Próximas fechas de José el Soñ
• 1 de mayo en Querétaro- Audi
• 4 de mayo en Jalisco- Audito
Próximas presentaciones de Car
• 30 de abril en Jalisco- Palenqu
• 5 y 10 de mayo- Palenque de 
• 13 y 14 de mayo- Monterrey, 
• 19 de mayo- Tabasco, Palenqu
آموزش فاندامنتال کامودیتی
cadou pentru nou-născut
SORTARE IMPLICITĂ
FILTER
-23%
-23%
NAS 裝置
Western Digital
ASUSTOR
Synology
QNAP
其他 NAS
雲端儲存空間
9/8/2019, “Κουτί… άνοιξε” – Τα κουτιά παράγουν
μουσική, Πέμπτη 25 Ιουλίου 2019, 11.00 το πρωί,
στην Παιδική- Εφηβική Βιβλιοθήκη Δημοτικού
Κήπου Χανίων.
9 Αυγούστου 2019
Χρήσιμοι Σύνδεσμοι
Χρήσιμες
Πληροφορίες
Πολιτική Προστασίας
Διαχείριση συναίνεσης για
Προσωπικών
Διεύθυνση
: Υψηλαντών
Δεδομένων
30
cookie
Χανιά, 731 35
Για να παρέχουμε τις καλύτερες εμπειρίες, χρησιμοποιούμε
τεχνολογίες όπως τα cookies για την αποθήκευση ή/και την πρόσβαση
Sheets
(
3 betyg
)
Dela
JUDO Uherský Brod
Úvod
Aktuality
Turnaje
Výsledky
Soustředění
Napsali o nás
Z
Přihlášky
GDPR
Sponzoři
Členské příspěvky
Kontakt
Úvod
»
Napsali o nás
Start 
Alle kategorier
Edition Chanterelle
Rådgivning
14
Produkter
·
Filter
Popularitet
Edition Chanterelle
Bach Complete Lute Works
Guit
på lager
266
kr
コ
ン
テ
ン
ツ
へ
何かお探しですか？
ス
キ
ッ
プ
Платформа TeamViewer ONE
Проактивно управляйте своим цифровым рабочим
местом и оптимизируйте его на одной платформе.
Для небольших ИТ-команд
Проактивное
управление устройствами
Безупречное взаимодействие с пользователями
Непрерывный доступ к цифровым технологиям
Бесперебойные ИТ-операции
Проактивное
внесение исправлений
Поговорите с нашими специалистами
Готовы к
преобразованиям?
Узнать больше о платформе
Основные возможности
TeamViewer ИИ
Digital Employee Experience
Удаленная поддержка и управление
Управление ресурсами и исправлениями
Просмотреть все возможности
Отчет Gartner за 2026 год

## WHAT YOU SHOULD DO
Repeat all of the data above line for line, keeping every character as it is.

## RESULT
Próximas fechas de José el Soñ
• 1 de mayo en Querétaro- Audi
• 4 de mayo en Jalisco- Audito
Próximas presentaciones de Car
• 30 de abril en Jalisco- Palenqu
• 5 y 10 de mayo- Palenque de 
• 13 y 14 de mayo- Monterrey, 
• 19 de mayo- Tabasco, Palenqu
آموزش فاندامنتال کامودیتی
cadou pentru nou-născut
SORTARE IMPLICITĂ
FILTER
-23%
-23%
NAS 裝置
Western Digital
ASUSTOR
Synology
QNAP
其他 NAS
雲端儲存空間
9/8/2019, “Κουτί… άνοιξε” – Τα κουτιά παράγουν
μουσική, Πέμπτη 25 Ιουλίου 2019, 11.00 το πρωί,
στην Παιδική- Εφηβική Βιβλιοθήκη Δημοτικού
Κήπου Χανίων.
9 Αυγούστου 2019
Χρήσιμοι Σύνδεσμοι
Χρήσιμες
Πληροφορίες
Πολιτική Προστασίας
Διαχείριση συναίνεσης για
Προσωπικών
Διεύθυνση
: Υψηλαντών
Δεδομένων
30
cookie
Χανιά, 731 35
Για να παρέχουμε τις καλύτερες εμπειρίες, χρησιμοποιούμε
τεχνολογίες όπως τα cookies για την αποθήκευση ή/και την πρόσβαση
Sheets
(
3 betyg
)
Dela
JUDO Uherský Brod
Úvod
Aktuality
Turnaje
Výsledky
Soustředění
Napsali o nás
Z
Přihlášky
GDPR
Sponzoři
Členské příspěvky
Kontakt
Úvod
»
Napsali o nás
Start 
Alle kategorier
Edition Chanterelle
Rådgivning
14
Produkter
·
Filter
Popularitet
Edition Chanterelle
Bach Complete Lute Works
Guit
på lager
266
kr
コ
ン
テ
ン
ツ
へ
何かお探しですか？
ス
キ
ッ
プ
Платформа TeamViewer ONE
Проактивно управляйте своим цифровым рабочим
местом и оптимизируйте его на одной платформе.
Для небольших ИТ-команд
Проактивное
управление устройствами
Безупречное взаимодействие с пользователями
Непрерывный доступ к цифровым технологиям
Бесперебойные ИТ-операции
Проактивное
внесение исправлений
Поговорите с нашими специалистами
Готовы к
преобразованиям?
Узнать больше о платформе
Основные возможности
TeamViewer ИИ
Digital Employee Experience
Удаленная поддержка и управление
Управление ресурсами и исправлениями
Просмотреть все возможности
Отчет Gartner за 2026 год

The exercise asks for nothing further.